(DATA SECTION begins)

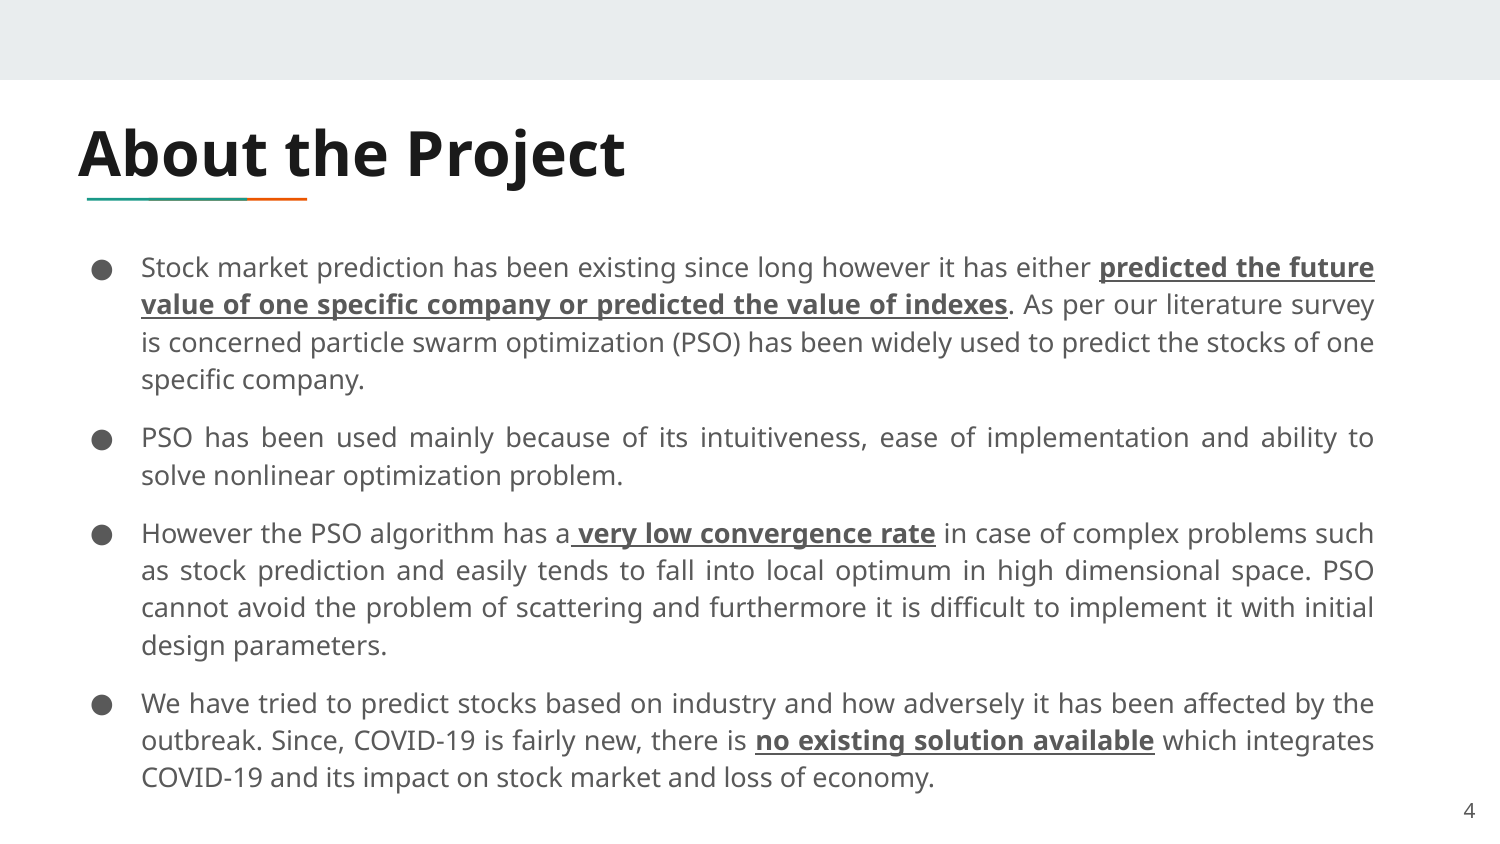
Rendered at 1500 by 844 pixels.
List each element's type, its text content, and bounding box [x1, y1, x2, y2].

slide_number 4 [1400, 779, 1491, 844]
list Stock market prediction has been existing since long however it has either predicted the future value of one specific company or predicted the value of indexes. As per our literature survey is concerned particle swarm optimization (PSO) has been widely used to predict the stocks of one specific company. PSO has been used mainly because of its intuitiveness, ease of implementation and ability to solve nonlinear optimization problem. However the PSO algorithm has a very low convergence rate in case of complex problems such as stock prediction and easily tends to fall into local optimum in high dimensional space. PSO cannot avoid the problem of scattering and furthermore it is difficult to implement it with initial design parameters. We have tried to predict stocks based on industry and how adversely it has been affected by the outbreak. Since, COVID-19 is fairly new, there is no existing solution available which integrates COVID-19 and its impact on stock market and loss of economy. [51, 230, 1390, 750]
title About the Project [63, 98, 1462, 193]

(DATA SECTION ends)

Start at the first line and set down all of the data exactly, passing over the pictures.

_RESULT OF THE EXERCISE_
Rendered at 1500 by 844 pixels.
List each element's type, its text content, and bounding box [x1, y1, x2, y2].

slide_number 4 [1400, 779, 1491, 844]
list Stock market prediction has been existing since long however it has either predicted the future value of one specific company or predicted the value of indexes. As per our literature survey is concerned particle swarm optimization (PSO) has been widely used to predict the stocks of one specific company. PSO has been used mainly because of its intuitiveness, ease of implementation and ability to solve nonlinear optimization problem. However the PSO algorithm has a very low convergence rate in case of complex problems such as stock prediction and easily tends to fall into local optimum in high dimensional space. PSO cannot avoid the problem of scattering and furthermore it is difficult to implement it with initial design parameters. We have tried to predict stocks based on industry and how adversely it has been affected by the outbreak. Since, COVID-19 is fairly new, there is no existing solution available which integrates COVID-19 and its impact on stock market and loss of economy. [51, 230, 1390, 750]
title About the Project [63, 98, 1462, 193]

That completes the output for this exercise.